On Saturday, February 11, in Thoothukudi district’s Naduvakurichi, the family of a 72-year-old man from the Pallar community (Scheduled Caste) were prohibited from using a public road leading to the common crematorium. The Other Backward Class (OBC) Nadar community allegedly refused to allow the family access to the road, which falls under the Manakkarai panchayat, to carry out the funeral procession. The Nadars refused to allow the Dalit family to take the funeral procession through the main road and forced them to access the crematorium through the paddy fields instead. This is one of many such incidents to have taken place in the area, the village residents tell TNM.
T Shanmugam, a local activist and PhD scholar in Economics from MS University, Tirunelveli says, “This kind of discrimination has been prevalent for many decades in the area. People are forced to use the paddy fields instead of the road that is common to four villages. In 2018, when my father died, I carried out a protest until I was able to take his body through the main road. I threatened to leave his body on the road itself if they didn’t allow me to go through.” Shanmugam says that was a rare incident when someone from the Pallar community was able to use the road for a funeral procession.
“My father was a former Union government employee. Our family is given a certain amount of respect, but that doesn’t mean that anything else has changed for others,” Shanumugam adds.

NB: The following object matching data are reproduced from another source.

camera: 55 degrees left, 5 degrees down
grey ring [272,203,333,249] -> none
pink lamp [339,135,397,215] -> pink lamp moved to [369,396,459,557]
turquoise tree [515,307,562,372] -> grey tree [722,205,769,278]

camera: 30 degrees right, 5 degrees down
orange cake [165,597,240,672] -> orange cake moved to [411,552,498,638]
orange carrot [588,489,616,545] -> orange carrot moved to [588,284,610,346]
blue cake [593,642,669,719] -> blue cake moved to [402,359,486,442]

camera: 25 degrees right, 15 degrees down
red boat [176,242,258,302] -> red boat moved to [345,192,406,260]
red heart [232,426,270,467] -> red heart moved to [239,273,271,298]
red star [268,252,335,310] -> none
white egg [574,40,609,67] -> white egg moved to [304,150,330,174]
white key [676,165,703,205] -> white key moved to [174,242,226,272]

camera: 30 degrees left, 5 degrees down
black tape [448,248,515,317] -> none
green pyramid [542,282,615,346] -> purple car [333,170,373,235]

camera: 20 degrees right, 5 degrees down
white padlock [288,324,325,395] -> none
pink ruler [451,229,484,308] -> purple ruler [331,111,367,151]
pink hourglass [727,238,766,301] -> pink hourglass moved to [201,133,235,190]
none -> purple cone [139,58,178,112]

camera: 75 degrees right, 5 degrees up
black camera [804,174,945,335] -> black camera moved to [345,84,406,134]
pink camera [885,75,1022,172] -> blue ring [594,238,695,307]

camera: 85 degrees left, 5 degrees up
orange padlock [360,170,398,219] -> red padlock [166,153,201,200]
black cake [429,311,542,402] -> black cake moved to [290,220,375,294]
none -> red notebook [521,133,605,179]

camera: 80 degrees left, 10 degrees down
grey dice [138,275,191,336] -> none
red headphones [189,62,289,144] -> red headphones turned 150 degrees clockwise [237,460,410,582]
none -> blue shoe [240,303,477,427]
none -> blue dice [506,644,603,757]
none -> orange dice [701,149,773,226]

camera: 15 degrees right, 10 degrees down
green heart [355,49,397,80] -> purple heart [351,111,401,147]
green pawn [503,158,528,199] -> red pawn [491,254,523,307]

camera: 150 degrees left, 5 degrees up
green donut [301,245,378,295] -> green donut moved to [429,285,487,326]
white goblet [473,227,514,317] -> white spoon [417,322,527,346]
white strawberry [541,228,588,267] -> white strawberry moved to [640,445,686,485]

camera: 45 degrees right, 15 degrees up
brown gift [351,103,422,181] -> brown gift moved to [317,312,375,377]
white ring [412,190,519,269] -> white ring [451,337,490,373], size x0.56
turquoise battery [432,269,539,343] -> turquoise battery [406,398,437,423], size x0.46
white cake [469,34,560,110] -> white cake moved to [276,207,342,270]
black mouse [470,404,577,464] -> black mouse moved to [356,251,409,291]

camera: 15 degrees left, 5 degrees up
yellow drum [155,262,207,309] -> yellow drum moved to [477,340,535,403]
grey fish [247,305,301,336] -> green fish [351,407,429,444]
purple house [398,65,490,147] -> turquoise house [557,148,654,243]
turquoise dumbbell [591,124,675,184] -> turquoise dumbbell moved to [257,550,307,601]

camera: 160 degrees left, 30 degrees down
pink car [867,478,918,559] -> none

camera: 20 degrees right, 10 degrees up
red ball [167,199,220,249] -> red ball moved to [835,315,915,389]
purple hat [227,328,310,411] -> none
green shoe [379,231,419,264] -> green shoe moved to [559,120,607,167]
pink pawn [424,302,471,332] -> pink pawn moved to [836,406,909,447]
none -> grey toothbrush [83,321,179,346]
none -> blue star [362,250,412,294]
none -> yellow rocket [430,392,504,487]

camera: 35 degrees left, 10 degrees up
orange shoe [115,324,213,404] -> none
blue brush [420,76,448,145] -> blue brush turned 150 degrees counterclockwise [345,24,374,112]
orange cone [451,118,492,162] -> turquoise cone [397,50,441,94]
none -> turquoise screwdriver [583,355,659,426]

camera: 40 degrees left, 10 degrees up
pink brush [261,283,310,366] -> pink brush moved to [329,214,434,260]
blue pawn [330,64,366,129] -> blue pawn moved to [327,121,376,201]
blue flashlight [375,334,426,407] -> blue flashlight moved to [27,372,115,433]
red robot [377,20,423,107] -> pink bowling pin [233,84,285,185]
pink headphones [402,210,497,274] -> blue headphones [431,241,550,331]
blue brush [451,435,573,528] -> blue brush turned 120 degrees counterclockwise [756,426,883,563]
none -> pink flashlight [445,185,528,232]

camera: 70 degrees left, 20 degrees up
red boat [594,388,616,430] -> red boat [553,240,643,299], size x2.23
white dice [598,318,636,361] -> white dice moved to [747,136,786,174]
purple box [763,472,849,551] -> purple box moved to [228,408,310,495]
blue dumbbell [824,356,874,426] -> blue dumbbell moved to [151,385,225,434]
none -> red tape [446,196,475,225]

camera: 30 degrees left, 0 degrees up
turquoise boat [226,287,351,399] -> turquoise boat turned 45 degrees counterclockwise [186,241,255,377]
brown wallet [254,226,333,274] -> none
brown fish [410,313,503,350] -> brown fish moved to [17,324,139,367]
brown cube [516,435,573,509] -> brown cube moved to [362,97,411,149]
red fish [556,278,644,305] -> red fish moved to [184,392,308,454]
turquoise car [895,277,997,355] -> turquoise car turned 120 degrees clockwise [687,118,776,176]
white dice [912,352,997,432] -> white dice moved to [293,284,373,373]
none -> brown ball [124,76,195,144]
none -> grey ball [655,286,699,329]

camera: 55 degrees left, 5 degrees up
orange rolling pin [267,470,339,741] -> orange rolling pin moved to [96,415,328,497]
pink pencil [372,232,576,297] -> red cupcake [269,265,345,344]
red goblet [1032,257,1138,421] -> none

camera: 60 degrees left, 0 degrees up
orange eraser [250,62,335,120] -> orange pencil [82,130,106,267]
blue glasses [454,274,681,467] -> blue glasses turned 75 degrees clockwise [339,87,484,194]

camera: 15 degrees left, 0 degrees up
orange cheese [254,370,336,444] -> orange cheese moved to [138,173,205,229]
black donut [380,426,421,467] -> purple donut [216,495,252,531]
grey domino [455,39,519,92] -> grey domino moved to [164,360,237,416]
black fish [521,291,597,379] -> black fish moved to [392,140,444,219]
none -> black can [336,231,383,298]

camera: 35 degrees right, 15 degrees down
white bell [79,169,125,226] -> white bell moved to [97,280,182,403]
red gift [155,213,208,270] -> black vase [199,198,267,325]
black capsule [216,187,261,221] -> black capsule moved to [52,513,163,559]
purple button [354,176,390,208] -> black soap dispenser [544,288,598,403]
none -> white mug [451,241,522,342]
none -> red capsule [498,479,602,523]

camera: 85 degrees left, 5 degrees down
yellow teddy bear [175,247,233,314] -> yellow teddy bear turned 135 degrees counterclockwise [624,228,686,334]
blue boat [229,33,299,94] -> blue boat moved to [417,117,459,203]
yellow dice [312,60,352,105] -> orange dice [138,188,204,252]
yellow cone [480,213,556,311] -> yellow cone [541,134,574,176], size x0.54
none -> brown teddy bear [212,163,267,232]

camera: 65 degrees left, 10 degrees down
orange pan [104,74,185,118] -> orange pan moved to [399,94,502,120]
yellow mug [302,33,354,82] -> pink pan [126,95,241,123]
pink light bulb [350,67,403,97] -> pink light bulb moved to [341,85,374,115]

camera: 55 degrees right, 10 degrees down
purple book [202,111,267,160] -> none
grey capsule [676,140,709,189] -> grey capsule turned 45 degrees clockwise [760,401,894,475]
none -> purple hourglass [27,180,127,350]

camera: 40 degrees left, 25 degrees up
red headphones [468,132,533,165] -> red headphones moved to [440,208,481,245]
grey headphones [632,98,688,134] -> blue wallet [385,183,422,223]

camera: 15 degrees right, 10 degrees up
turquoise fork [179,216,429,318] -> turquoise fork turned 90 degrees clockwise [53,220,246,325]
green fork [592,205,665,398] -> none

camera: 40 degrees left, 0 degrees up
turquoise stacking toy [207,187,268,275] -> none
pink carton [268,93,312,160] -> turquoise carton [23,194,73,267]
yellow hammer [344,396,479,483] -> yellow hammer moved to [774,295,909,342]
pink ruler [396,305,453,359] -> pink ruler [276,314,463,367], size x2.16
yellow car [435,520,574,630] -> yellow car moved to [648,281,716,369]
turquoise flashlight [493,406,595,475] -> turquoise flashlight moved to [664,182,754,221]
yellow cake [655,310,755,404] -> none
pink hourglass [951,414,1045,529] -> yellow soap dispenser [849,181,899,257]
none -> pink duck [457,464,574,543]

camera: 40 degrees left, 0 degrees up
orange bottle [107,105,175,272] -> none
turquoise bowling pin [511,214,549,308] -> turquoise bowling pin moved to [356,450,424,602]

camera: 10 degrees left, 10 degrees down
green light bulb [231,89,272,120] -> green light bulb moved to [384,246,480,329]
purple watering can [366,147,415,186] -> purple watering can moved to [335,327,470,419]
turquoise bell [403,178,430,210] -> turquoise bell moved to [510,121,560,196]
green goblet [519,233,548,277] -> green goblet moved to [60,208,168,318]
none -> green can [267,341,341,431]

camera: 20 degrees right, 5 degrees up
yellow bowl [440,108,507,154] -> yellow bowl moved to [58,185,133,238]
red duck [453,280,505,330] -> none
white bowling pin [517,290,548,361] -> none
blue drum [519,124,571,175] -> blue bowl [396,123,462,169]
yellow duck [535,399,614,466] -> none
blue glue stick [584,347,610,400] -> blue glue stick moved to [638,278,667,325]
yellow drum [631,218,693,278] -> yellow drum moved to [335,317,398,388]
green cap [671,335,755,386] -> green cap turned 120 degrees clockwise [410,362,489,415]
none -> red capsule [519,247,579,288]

The activist also alleges that the discriminatory behaviour by the Nadars happens through the backing of the Maravar (also OBC) caste. Maravars belong to the politically powerful Thevar caste cluster of Tamil Nadu.
Shanumugam’s protest, as previously mentioned, was a rare success, despite push back from the Nadars who even went to the extent of filing a police complaint against him, he says. “Even until two to three years ago there were no bridges over the canals in the paddy fields. People would have to use makeshift floats with banana stems and drag the bodies across the water,” he says.
Abirami, an assistant professor at a local private college and a resident of the Dalit colony, adds, “They want the old ways to remain and they claim Dalit bodies being taken through the public road are polluting. People have made complaints to the police, we have given a letter to the Scheduled Caste and Scheduled Tribes Commission, but nothing has been done.”